A côté de la plateforme proprement dite servant à produire le vaccin, l’antigène qui y est inclus est au moins aussi important. « Tout le monde s’accorde pour dire qu’il est nécessaire d’obtenir un antigène spécifique de la tumeur. Je pense qu’il n’est pas raisonnable d’utiliser des antigènes surexprimés dans les tumeurs et exprimés à un certain niveau dans les cellules normales. Des essais cliniques de thérapie cellulaire adoptive ont été menés avec l’antigène carcino-embryonnaire (CEA) qui est exprimé dans les tumeurs, mais aussi au niveau de l’épithélium colorectal. Le traitement avec ce type d’antigènes a donné lieu chez tous les patients à des syndromes autoimmunitaires sous forme de colites qui ont obligé les investigateurs à arrêter l’étude« .
Il est donc essentiel de réduire la recherche des antigènes à ceux qui sont réellement spécifiques aux tumeurs. « Les antigènes de type MAGE sont de bons candidats puisqu’ils sont exprimés dans les cellules cancéreuses et pas dans les tissus normaux, à l’exception des cellules germinales masculines, mais qui, elles, n’expriment pas les molécules de MHC classe I de surface.
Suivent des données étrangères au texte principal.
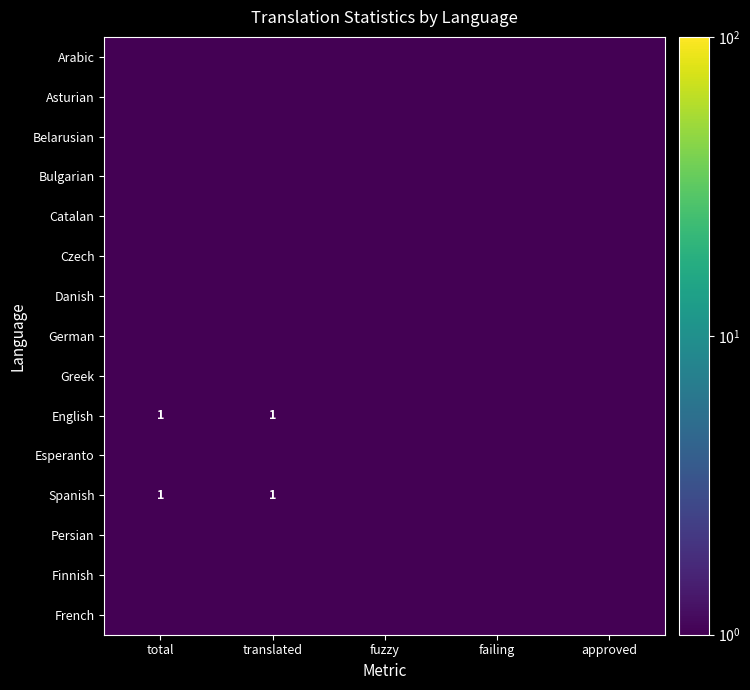

True or false: English has a value of 1.0 at total.

True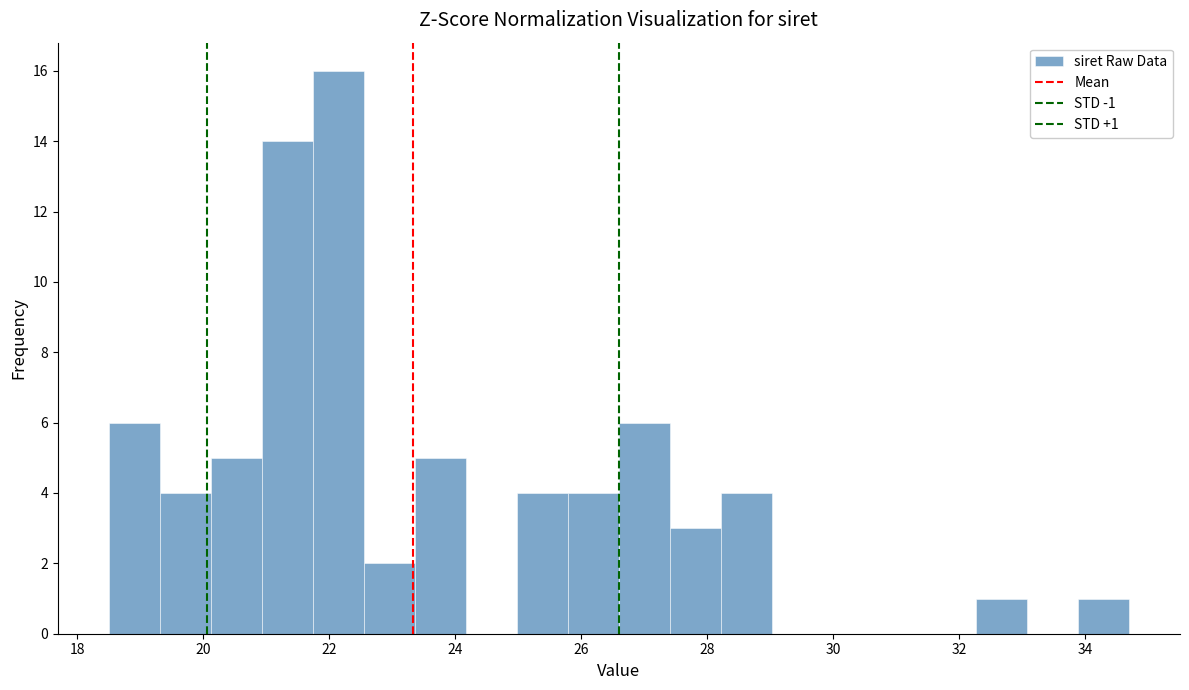

Over which range of the x-axis is the bar tallest?

21.8 to 22.6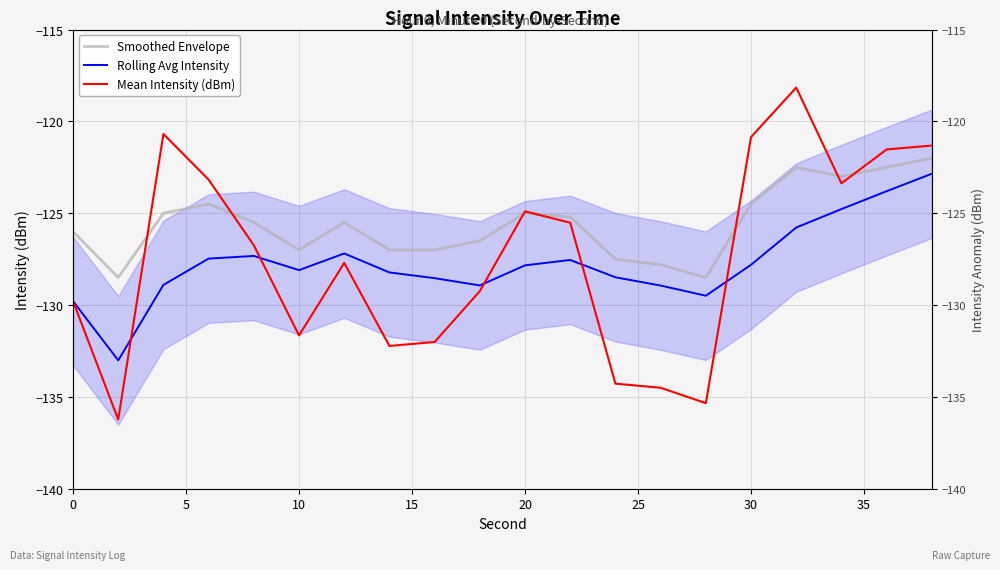

Which series has the largest total across all categories?

Smoothed Envelope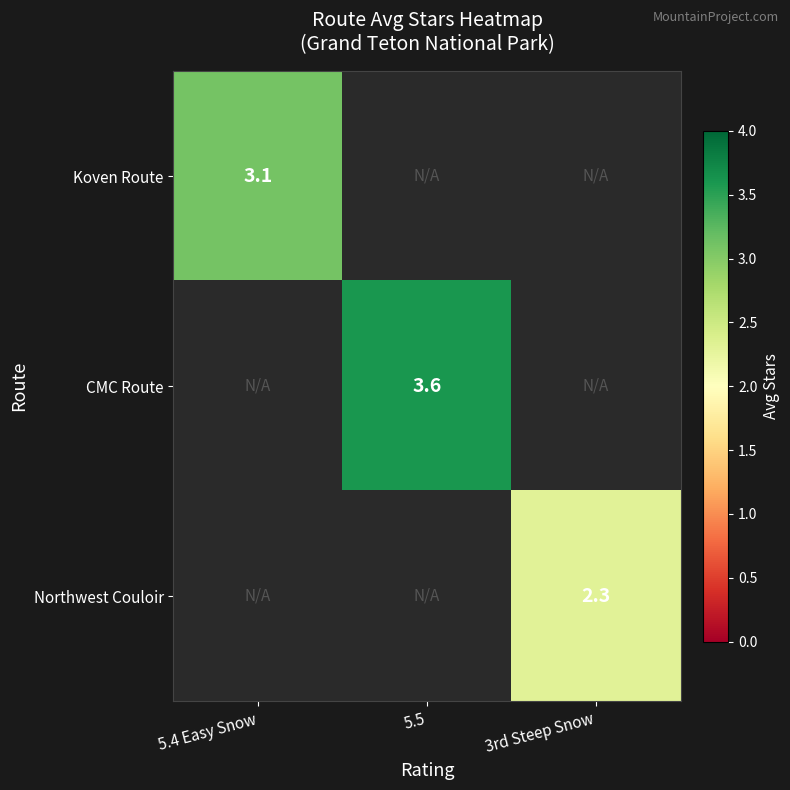

Is it true that Koven Route equals 3.1 at 5.4 Easy Snow?

True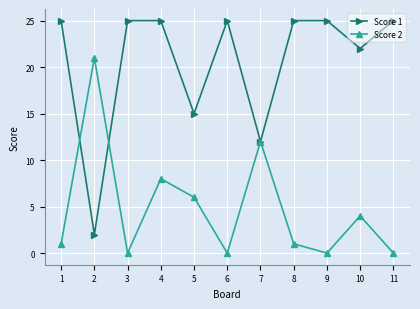

What are all the series names shown in the legend?

Score 1, Score 2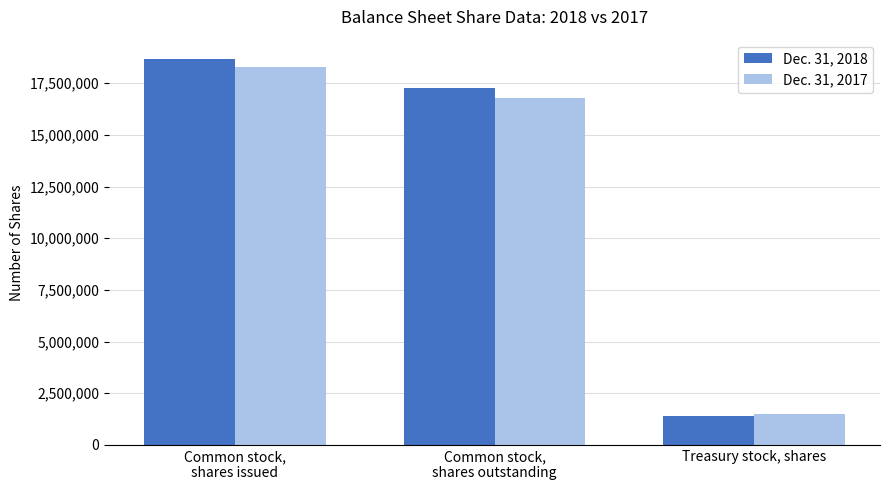

At how many categories does at least one series exceed 5774861?

2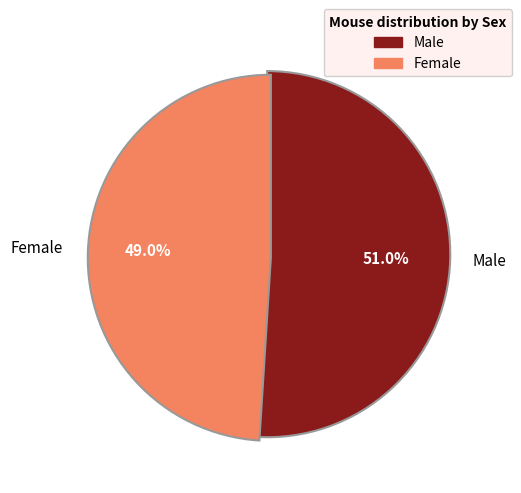

Which slice represents more than half of the pie?

Male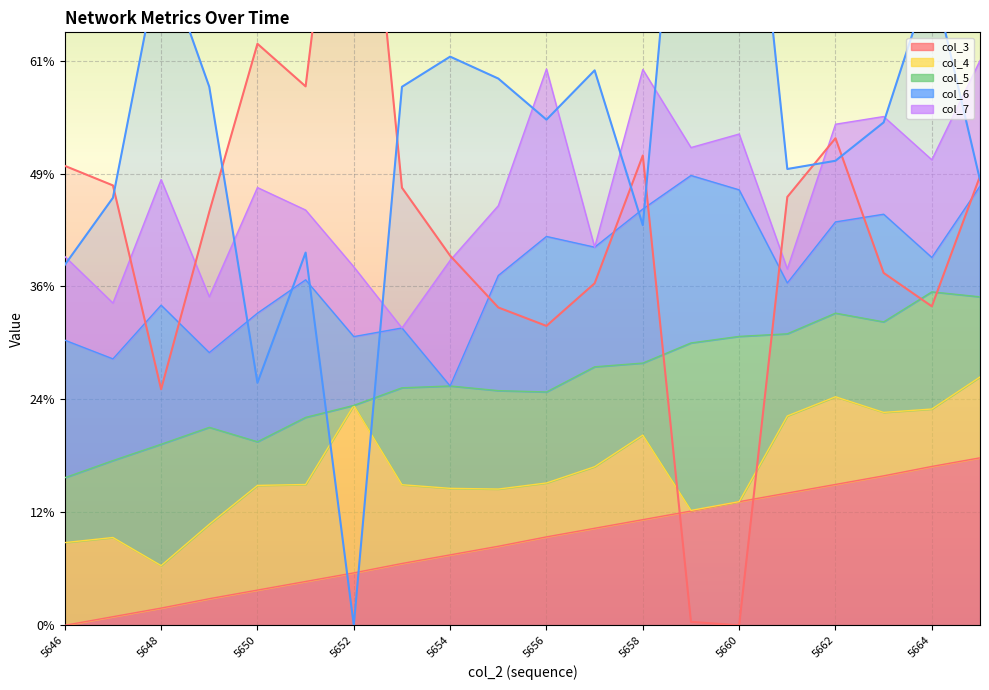

Where do col_5 and col_4 first cross each other?

5647 and 5648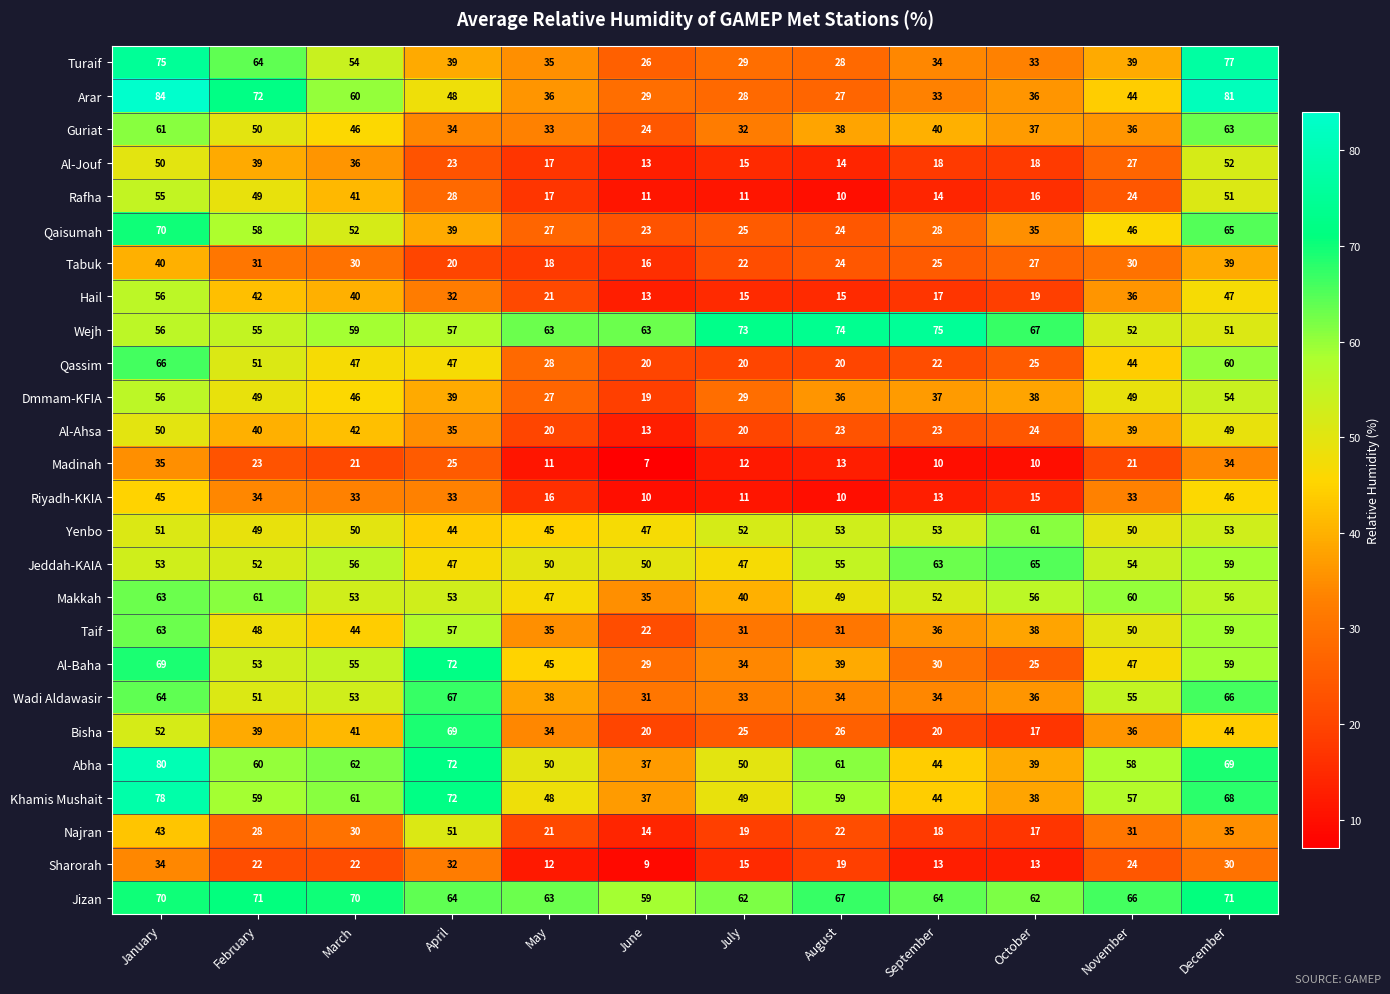

The Makkah series shows 90 at November. True or false?

False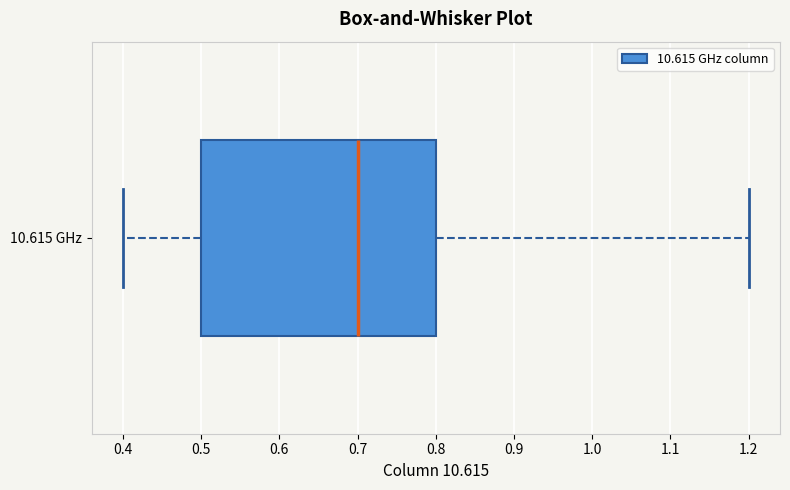

Read this box plot against the x-axis: the position of the median line, the range covered by the box, and the ends of both whiskers. The values are not printed on the chart, so give them approximately, as read against the axis.

median 0.7, box 0.5 to 0.8, whiskers 0.4 to 1.2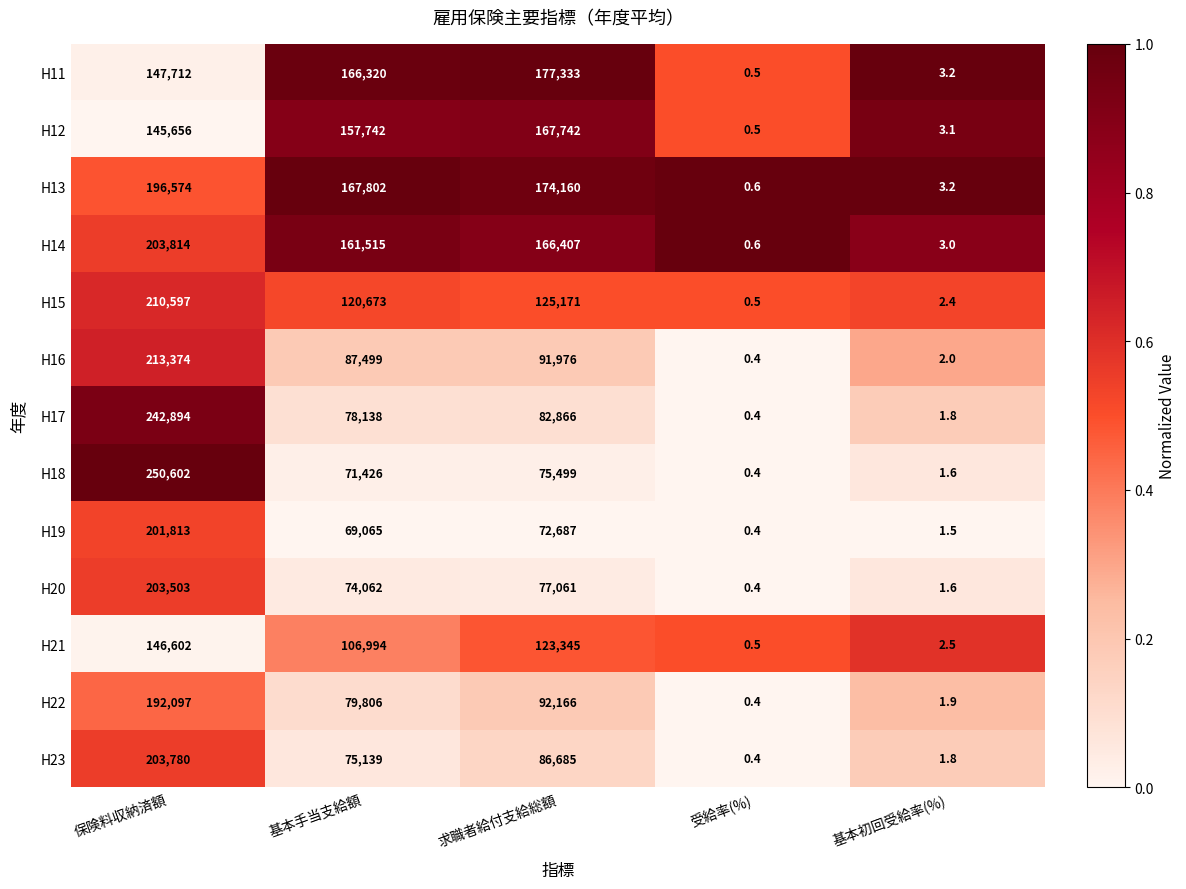

Is it true that H15 equals 0.1 at 受給率(%)?

False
L’autre groupe est constitué par ce qu’on appelait avant les antigènes mutés et rebaptisés aujourd’hui comme « néoantigènes ». Ils correspondent à des peptides venant d’une région mutée d’une protéine cancéreuse. La spécificité est parfaite, mais la difficulté principale réside dans le fait que ces peptides sont différents d’un cancer à l’autre et d’un individu à l’autre. Il est donc impossible de créer un vaccin identique pour tout le monde« . La création d’un vaccin personnalisé était jusqu’il y a un an ou deux totalement inimaginable. Avec l’amélioration des techniques de séquençage et la diminution des coûts, c’est aujourd’hui envisageable. Encore faudra-t-il trouver la plateforme permettant aux patients de développer des CD8, mais cela ne devrait pas poser de problèmes majeurs. Cependant, on peut se poser la question de savoir si l’hétérogénéité tumorale ne va pas poser un problème. « Je ne le pense pas, car la tumeur qui sera détruite va libérer d’autres antigènes spécifiques contre lesquels des CD8 spécifiques pourront être produits. Il suffit de démarrer la réaction pour obtenir un phénomène autoentretenu. C’est néanmoins un défi logistique pour que le patient n’attende pas 6 mois son vaccin. Les vaccins à ARN sont, de ce point de vue, plus simples à produire et représentent un avantage« .
Il est donc important de réveiller l’immunité antitumorale de manière spécifique et les vaccins représentent une solution élégante parmi d’autres. « Les vaccins anticancers ont donc encore un bel avenir et permettront d’améliorer encore les autres formes d’immunothérapie« , conclut le spécialiste bruxellois.